By comparison, the cnMAE score normalizes these error figures against the capacity of the installation (20 MW) instead of the actual generation figure. Relative to the large size of the solar farm, the forecasting error in January is quite small, and this is reflected in the cnMAEscore (2.88%). The April forecasting error was larger than the January error, and again, the cnMAE score (8.14%) reflects this.
cnMAE in Site Comparison
cnMAE also proves more useful than RMSE when comparing the accuracy of forecasts between solar installations of different sizes. Table 3 shows figures for the 20 MW solar farm from the examples above. Table 4 shows figures for a smaller installation, owned by the same IPP, that has a capacity of only 1.75MW.
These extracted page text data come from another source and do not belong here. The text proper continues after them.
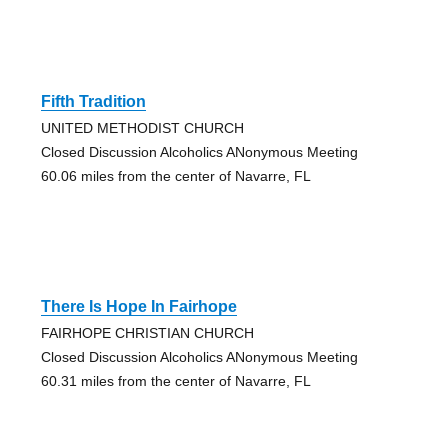
Fifth Tradition
UNITED METHODIST CHURCH
Closed Discussion Alcoholics ANonymous Meeting
60.06 miles from the center of Navarre, FL
There Is Hope In Fairhope
FAIRHOPE CHRISTIAN CHURCH
Closed Discussion Alcoholics ANonymous Meeting
60.31 miles from the center of Navarre, FL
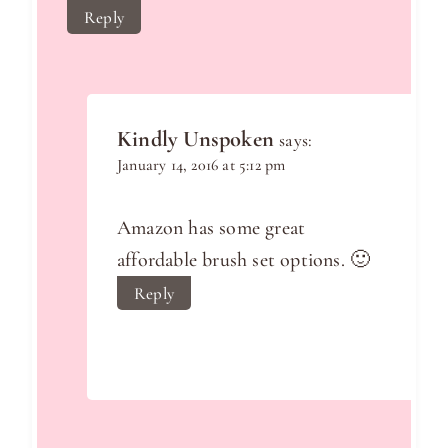
Reply
Kindly Unspoken
says:
January 14, 2016 at 5:12 pm
Amazon has some great
affordable brush set options. 🙂
Reply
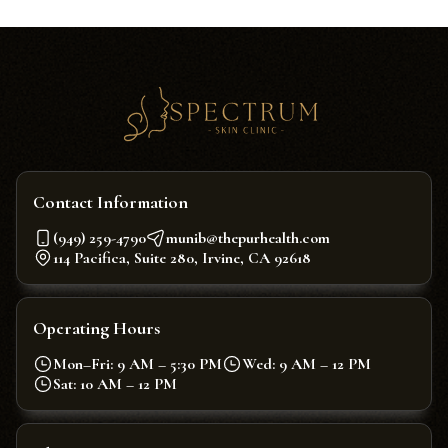
Contact Information
(949) 259-4790
munib@thepurhealth.com
114 Pacifica, Suite 280, Irvine, CA 92618
Operating Hours
Mon–Fri: 9 AM – 5:30 PM
Wed: 9 AM – 12 PM
Sat: 10 AM – 12 PM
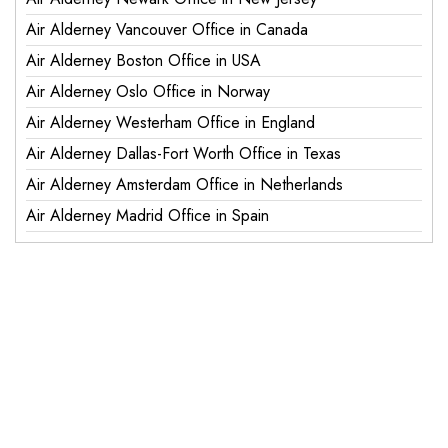
Air Alderney Vancouver Office in Canada
Air Alderney Boston Office in USA
Air Alderney Oslo Office in Norway
Air Alderney Westerham Office in England
Air Alderney Dallas-Fort Worth Office in Texas
Air Alderney Amsterdam Office in Netherlands
Air Alderney Madrid Office in Spain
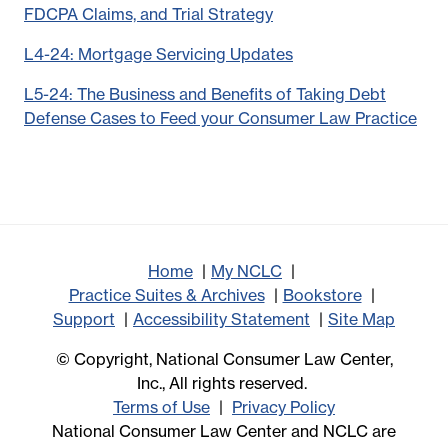
FDCPA Claims, and Trial Strategy
L4-24: Mortgage Servicing Updates
L5-24: The Business and Benefits of Taking Debt
Defense Cases to Feed your Consumer Law Practice
Home
My NCLC
Practice Suites & Archives
Bookstore
Support
Accessibility Statement
Site Map
© Copyright, National Consumer Law Center,
Inc., All rights reserved.
Terms of Use
Privacy Policy
National Consumer Law Center and NCLC are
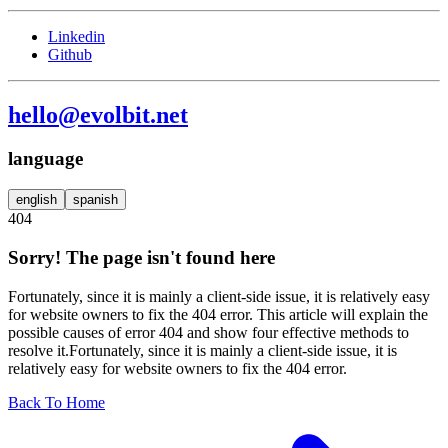
Linkedin
Github
hello@evolbit.net
language
english
spanish
404
Sorry! The page isn't found here
Fortunately, since it is mainly a client-side issue, it is relatively easy
for website owners to fix the 404 error. This article will explain the
possible causes of error 404 and show four effective methods to
resolve it.Fortunately, since it is mainly a client-side issue, it is
relatively easy for website owners to fix the 404 error.
Back To Home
Note that the absolute error is the same but on different hours for the two different solar farms. Relative to capacity of the 20 MW installation, the error is rather small, whereas it represents a much greater proportion of the potential capacity of the 1.75 MW installation. The RMSE score, which is the same in both tables, doesn’t reflect this perspective at all. cnMAE does, however, making it a useful metric for making comparisons and prioritizations within a portfolio.
In Conclusion
Predictive error, though inevitable, can have a profound impact on decision making and outcomes that rely on forecasting in the utility industry. Solar and wind forecasting will continue to grow in importance for the operations of utilities and IPPs, as well as for the speculative decisions of energy traders. To accelerate the maturity of renewable asset forecasting in the market, Amperon believes the industry should coalesce around a single, well-suited measure of predictive error. In our experience, cnMAE is the best option.